[Saved entries]
▶

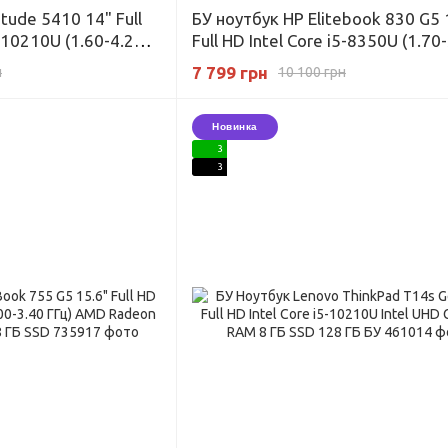
itude 5410 14" Full
БУ ноутбук HP Elitebook 830 G5 
5-10210U (1.60-4.20
Full HD Intel Core i5-8350U (1.70
hics 620 RAM 4 ГБ
ГГц) Intel UHD Graphics RAM 8 ГБ
7 799 грн
н
10 100 грн
SSD
Новинка
3
3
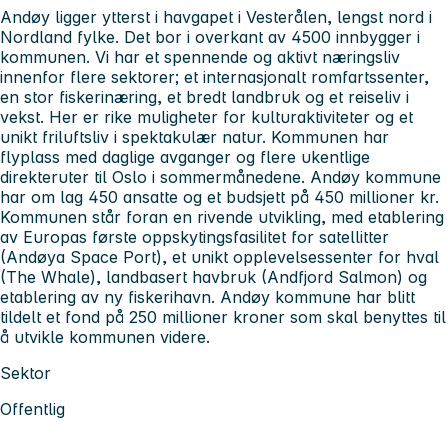
Andøy ligger ytterst i havgapet i Vesterålen, lengst nord i
Nordland fylke. Det bor i overkant av 4500 innbygger i
kommunen. Vi har et spennende og aktivt næringsliv
innenfor flere sektorer; et internasjonalt romfartssenter,
en stor fiskerinæring, et bredt landbruk og et reiseliv i
vekst. Her er rike muligheter for kulturaktiviteter og et
unikt friluftsliv i spektakulær natur. Kommunen har
flyplass med daglige avganger og flere ukentlige
direkteruter til Oslo i sommermånedene. Andøy kommune
har om lag 450 ansatte og et budsjett på 450 millioner kr.
Kommunen står foran en rivende utvikling, med etablering
av Europas første oppskytingsfasilitet for satellitter
(Andøya Space Port), et unikt opplevelsessenter for hval
(The Whale), landbasert havbruk (Andfjord Salmon) og
etablering av ny fiskerihavn. Andøy kommune har blitt
tildelt et fond på 250 millioner kroner som skal benyttes til
å utvikle kommunen videre.
Sektor
Offentlig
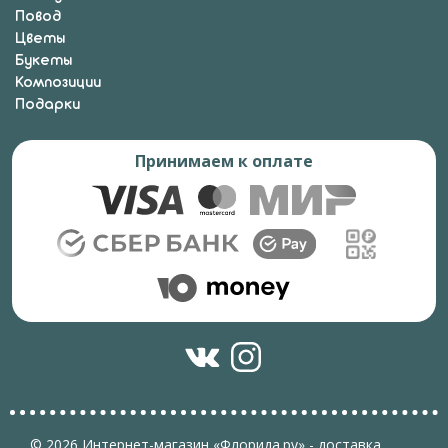
Повод
Цветы
Букеты
Композиции
Подарки
Принимаем к оплате
© 2026 Интернет-магазин «Флорида.ру» - доставка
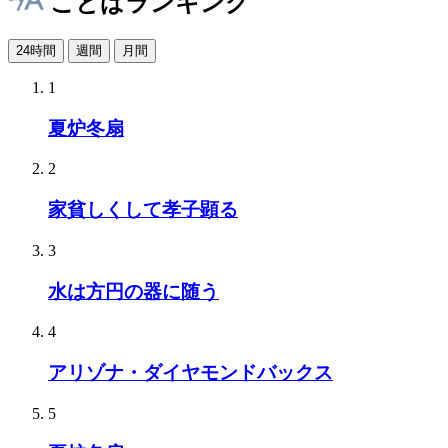
ことばランキング
24時間
週間
月間
1
夏炉冬扇
2
家貧しくして孝子顕る
3
水は方円の器に随う
4
アリゾナ・ダイヤモンドバックス
5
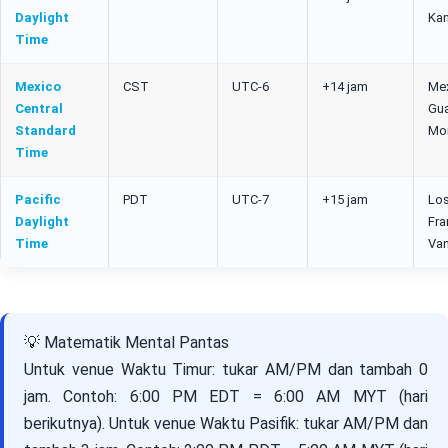
Daylight
Kan
Time
Mexico
CST
UTC-6
+14 jam
Me
Central
Gua
Standard
Mon
Time
Pacific
PDT
UTC-7
+15 jam
Lo
Daylight
Fra
Time
Va
💡 Matematik Mental Pantas
Untuk venue Waktu Timur: tukar AM/PM dan tambah 0
jam. Contoh: 6:00 PM EDT = 6:00 AM MYT (hari
berikutnya). Untuk venue Waktu Pasifik: tukar AM/PM dan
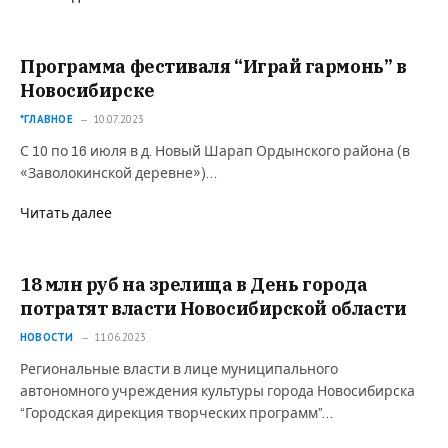
Программа фестиваля “Играй гармонь” в
Новосибирске
*ГЛАВНОЕ
10.07.2023
С 10 по 16 июля в д. Новый Шарап Ордынского района (в
«Заволокинской деревне»)…
Читать далее
18 млн руб на зрелища в День города
потратят власти Новосибирской области
НОВОСТИ
11.06.2023
Региональные власти в лице муниципального
автономного учреждения культуры города Новосибирска
“Городская дирекция творческих программ”…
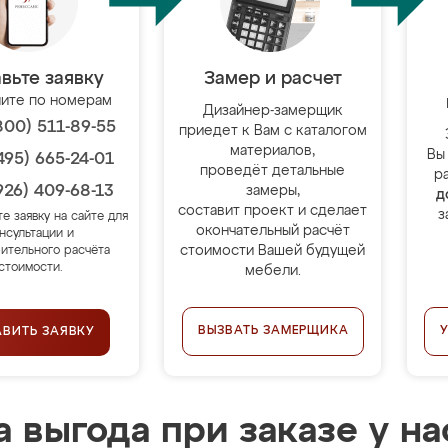
вьте заявку
Замер и расчет
ите по номерам
Дизайнер-замерщик
800) 511-89-55
приедет к Вам с каталогом
материалов,
Вы
495) 665-24-01
проведёт детальные
р
926) 409-68-13
замеры,
д
составит проект и сделает
з
те заявку на сайте для
окончательный расчёт
нсультации и
стоимости Вашей будущей
ительного расчёта
стоимости.
мебели.
ВЫЗВАТЬ ЗАМЕРЩИКА
АВИТЬ ЗАЯВКУ
 выгода при заказе у на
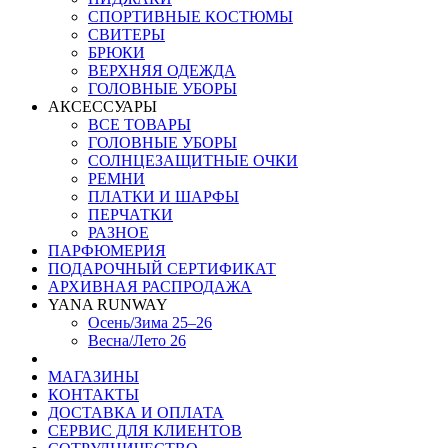
СПОРТИВНЫЕ КОСТЮМЫ
СВИТЕРЫ
БРЮКИ
ВЕРХНЯЯ ОДЕЖДА
ГОЛОВНЫЕ УБОРЫ
АКСЕССУАРЫ
ВСЕ ТОВАРЫ
ГОЛОВНЫЕ УБОРЫ
СОЛНЦЕЗАЩИТНЫЕ ОЧКИ
РЕМНИ
ПЛАТКИ И ШАРФЫ
ПЕРЧАТКИ
РАЗНОЕ
ПАРФЮМЕРИЯ
ПОДАРОЧНЫЙ СЕРТИФИКАТ
АРХИВНАЯ РАСПРОДАЖА
YANA RUNWAY
Осень/Зима 25–26
Весна/Лето 26
МАГАЗИНЫ
КОНТАКТЫ
ДОСТАВКА И ОПЛАТА
СЕРВИС ДЛЯ КЛИЕНТОВ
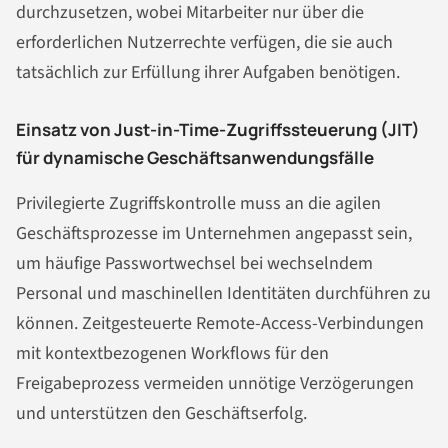
durchzusetzen, wobei Mitarbeiter nur über die
erforderlichen Nutzerrechte verfügen, die sie auch
tatsächlich zur Erfüllung ihrer Aufgaben benötigen.
Einsatz von Just-in-Time-Zugriffssteuerung (JIT)
für dynamische Geschäftsanwendungsfälle
Privilegierte Zugriffskontrolle muss an die agilen
Geschäftsprozesse im Unternehmen angepasst sein,
um häufige Passwortwechsel bei wechselndem
Personal und maschinellen Identitäten durchführen zu
können. Zeitgesteuerte Remote-Access-Verbindungen
mit kontextbezogenen Workflows für den
Freigabeprozess vermeiden unnötige Verzögerungen
und unterstützen den Geschäftserfolg.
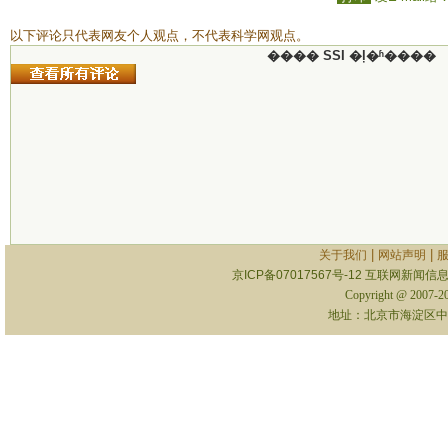
以下评论只代表网友个人观点，不代表科学网观点。
���� SSI �ļ�ʱ����
|
|
关于我们
网站声明
京ICP备07017567号-12
互联网新闻信息服
Copyright @ 2007-
地址：北京市海淀区中关村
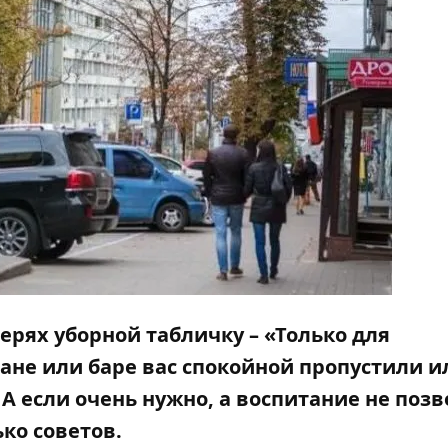
ерях уборной табличку – «Только для
ране или баре вас спокойной пропустили и
А если очень нужно, а воспитание не позв
ько советов.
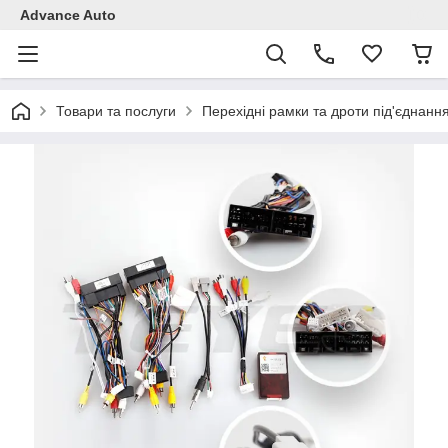
Advance Auto
Товари та послуги
Перехідні рамки та дроти під'єднанн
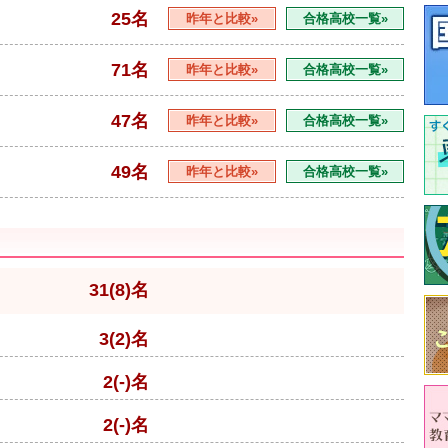
25名
昨年と比較»
合格高校一覧»
71名
昨年と比較»
合格高校一覧»
47名
昨年と比較»
合格高校一覧»
49名
昨年と比較»
合格高校一覧»
31(8)名
3(2)名
2(-)名
2(-)名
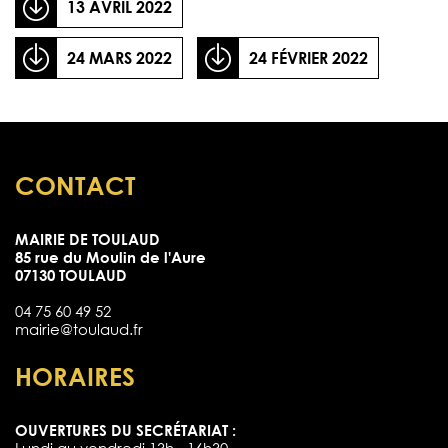
13 AVRIL 2022
24 MARS 2022
24 FÉVRIER 2022
CONTACT
MAIRIE DE TOULAUD
85 rue du Moulin de l'Aure
07130 TOULAUD
04 75 60 49 52
mairie@toulaud.fr
HORAIRES
OUVERTURES DU SECRÉTARIAT :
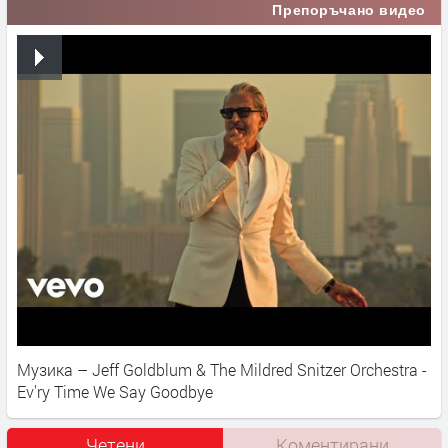
Препоръчано видео
Музика – Jeff Goldblum & The Mildred Snitzer Orchestra -
Ev'ry Time We Say Goodbye
Четени
Коментирани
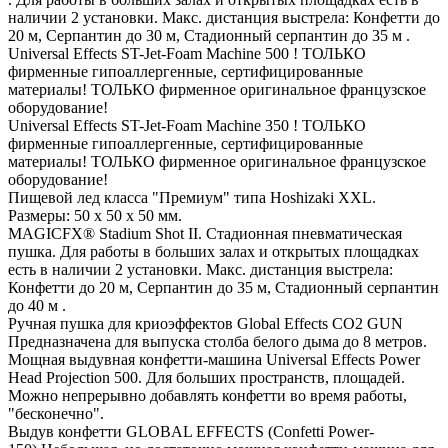
наличии 2 установки. Макс. дистанция выстрела: Конфетти до
20 м, Серпантин до 30 м, Стадионный серпантин до 35 м .
Universal Effects ST-Jet-Foam Machine 500 ! ТОЛЬКО
фирменные гипоаллергенные, сертифицированные
материалы! ТОЛЬКО фирменное оригинальное французское
оборудование!
Universal Effects ST-Jet-Foam Machine 350 ! ТОЛЬКО
фирменные гипоаллергенные, сертифицированные
материалы! ТОЛЬКО фирменное оригинальное французское
оборудование!
Пищевой лед класса "Премиум" типа Hoshizaki XXL.
Размеры: 50 х 50 х 50 мм.
MAGICFX® Stadium Shot II. Стадионная пневматическая
пушка. Для работы в больших залах и открытых площадках
есть в наличии 2 установки. Макс. дистанция выстрела:
Конфетти до 20 м, Серпантин до 35 м, Стадионный серпантин
до 40 м .
Ручная пушка для криоэффектов Global Effects CO2 GUN
Предназначена для выпуска столба белого дыма до 8 метров.
Мощная выдувная конфетти-машина Universal Effects Power
Head Projection 500. Для больших пространств, площадей.
Можно непрерывно добавлять конфетти во время работы,
"бесконечно".
Выдув конфетти GLOBAL EFFECTS (Confetti Power-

◀

• What this task involves: Retype the records in full, exactly as given, and omit the pictures.

• Exercise solution:
itude 5410 14" Full
БУ ноутбук HP Elitebook 830 G5 
5-10210U (1.60-4.20
Full HD Intel Core i5-8350U (1.70
hics 620 RAM 4 ГБ
ГГц) Intel UHD Graphics RAM 8 ГБ
7 799 грн
н
10 100 грн
SSD
Новинка
3
3
Andøy ligger ytterst i havgapet i Vesterålen, lengst nord i
Nordland fylke. Det bor i overkant av 4500 innbygger i
kommunen. Vi har et spennende og aktivt næringsliv
innenfor flere sektorer; et internasjonalt romfartssenter,
en stor fiskerinæring, et bredt landbruk og et reiseliv i
vekst. Her er rike muligheter for kulturaktiviteter og et
unikt friluftsliv i spektakulær natur. Kommunen har
flyplass med daglige avganger og flere ukentlige
direkteruter til Oslo i sommermånedene. Andøy kommune
har om lag 450 ansatte og et budsjett på 450 millioner kr.
Kommunen står foran en rivende utvikling, med etablering
av Europas første oppskytingsfasilitet for satellitter
(Andøya Space Port), et unikt opplevelsessenter for hval
(The Whale), landbasert havbruk (Andfjord Salmon) og
etablering av ny fiskerihavn. Andøy kommune har blitt
tildelt et fond på 250 millioner kroner som skal benyttes til
å utvikle kommunen videre.
Sektor
Offentlig
Повод
Цветы
Букеты
Композиции
Подарки
Принимаем к оплате
© 2026 Интернет-магазин «Флорида.ру» - доставка
ことばランキング
24時間
週間
月間
1
夏炉冬扇
2
家貧しくして孝子顕る
3
水は方円の器に随う
4
アリゾナ・ダイヤモンドバックス
5
Daylight
Kan
Time
Mexico
CST
UTC-6
+14 jam
Me
Central
Gua
Standard
Mon
Time
Pacific
PDT
UTC-7
+15 jam
Lo
Daylight
Fra
Time
Va
💡 Matematik Mental Pantas
Untuk venue Waktu Timur: tukar AM/PM dan tambah 0
jam. Contoh: 6:00 PM EDT = 6:00 AM MYT (hari
berikutnya). Untuk venue Waktu Pasifik: tukar AM/PM dan
Программа фестиваля “Играй гармонь” в
Новосибирске
*ГЛАВНОЕ
10.07.2023
С 10 по 16 июля в д. Новый Шарап Ордынского района (в
«Заволокинской деревне»)…
Читать далее
18 млн руб на зрелища в День города
потратят власти Новосибирской области
НОВОСТИ
11.06.2023
Региональные власти в лице муниципального
автономного учреждения культуры города Новосибирска
“Городская дирекция творческих программ”…
вьте заявку
Замер и расчет
ите по номерам
Дизайнер-замерщик
800) 511-89-55
приедет к Вам с каталогом
материалов,
Вы
495) 665-24-01
проведёт детальные
р
926) 409-68-13
замеры,
д
составит проект и сделает
з
те заявку на сайте для
окончательный расчёт
нсультации и
стоимости Вашей будущей
ительного расчёта
стоимости.
мебели.
ВЫЗВАТЬ ЗАМЕРЩИКА
АВИТЬ ЗАЯВКУ
 выгода при заказе у на
СПОРТИВНЫЕ КОСТЮМЫ
СВИТЕРЫ
БРЮКИ
ВЕРХНЯЯ ОДЕЖДА
ГОЛОВНЫЕ УБОРЫ
АКСЕССУАРЫ
ВСЕ ТОВАРЫ
ГОЛОВНЫЕ УБОРЫ
СОЛНЦЕЗАЩИТНЫЕ ОЧКИ
РЕМНИ
ПЛАТКИ И ШАРФЫ
ПЕРЧАТКИ
РАЗНОЕ
ПАРФЮМЕРИЯ
ПОДАРОЧНЫЙ СЕРТИФИКАТ
АРХИВНАЯ РАСПРОДАЖА
YANA RUNWAY
Осень/Зима 25–26
Весна/Лето 26
МАГАЗИНЫ
КОНТАКТЫ
ДОСТАВКА И ОПЛАТА
СЕРВИС ДЛЯ КЛИЕНТОВ
durchzusetzen, wobei Mitarbeiter nur über die
erforderlichen Nutzerrechte verfügen, die sie auch
tatsächlich zur Erfüllung ihrer Aufgaben benötigen.
Einsatz von Just-in-Time-Zugriffssteuerung (JIT)
für dynamische Geschäftsanwendungsfälle
Privilegierte Zugriffskontrolle muss an die agilen
Geschäftsprozesse im Unternehmen angepasst sein,
um häufige Passwortwechsel bei wechselndem
Personal und maschinellen Identitäten durchführen zu
können. Zeitgesteuerte Remote-Access-Verbindungen
mit kontextbezogenen Workflows für den
Freigabeprozess vermeiden unnötige Verzögerungen
und unterstützen den Geschäftserfolg.
以下评论只代表网友个人观点，不代表科学网观点。
���� SSI �ļ�ʱ����
|
|
关于我们
网站声明
京ICP备07017567号-12
互联网新闻信息服
Copyright @ 2007-
地址：北京市海淀区中关村
ерях уборной табличку – «Только для
ране или баре вас спокойной пропустили и
А если очень нужно, а воспитание не позв
ько советов.
Advance Auto
Товари та послуги
Перехідні рамки та дроти під'єднанн
25名
昨年と比較»
合格高校一覧»
71名
昨年と比較»
合格高校一覧»
47名
昨年と比較»
合格高校一覧»
49名
昨年と比較»
合格高校一覧»
31(8)名
3(2)名
2(-)名
2(-)名
13 AVRIL 2022
24 MARS 2022
24 FÉVRIER 2022
CONTACT
MAIRIE DE TOULAUD
85 rue du Moulin de l'Aure
07130 TOULAUD
04 75 60 49 52
mairie@toulaud.fr
HORAIRES
OUVERTURES DU SECRÉTARIAT :
Препоръчано видео
Музика – Jeff Goldblum & The Mildred Snitzer Orchestra -
Ev'ry Time We Say Goodbye
Четени
Коментирани
наличии 2 установки. Макс. дистанция выстрела: Конфетти до
20 м, Серпантин до 30 м, Стадионный серпантин до 35 м .
Universal Effects ST-Jet-Foam Machine 500 ! ТОЛЬКО
фирменные гипоаллергенные, сертифицированные
материалы! ТОЛЬКО фирменное оригинальное французское
оборудование!
Universal Effects ST-Jet-Foam Machine 350 ! ТОЛЬКО
фирменные гипоаллергенные, сертифицированные
материалы! ТОЛЬКО фирменное оригинальное французское
оборудование!
Пищевой лед класса "Премиум" типа Hoshizaki XXL.
Размеры: 50 х 50 х 50 мм.
MAGICFX® Stadium Shot II. Стадионная пневматическая
пушка. Для работы в больших залах и открытых площадках
есть в наличии 2 установки. Макс. дистанция выстрела:
Конфетти до 20 м, Серпантин до 35 м, Стадионный серпантин
до 40 м .
Ручная пушка для криоэффектов Global Effects CO2 GUN
Предназначена для выпуска столба белого дыма до 8 метров.
Мощная выдувная конфетти-машина Universal Effects Power
Head Projection 500. Для больших пространств, площадей.
Можно непрерывно добавлять конфетти во время работы,
"бесконечно".
Выдув конфетти GLOBAL EFFECTS (Confetti Power-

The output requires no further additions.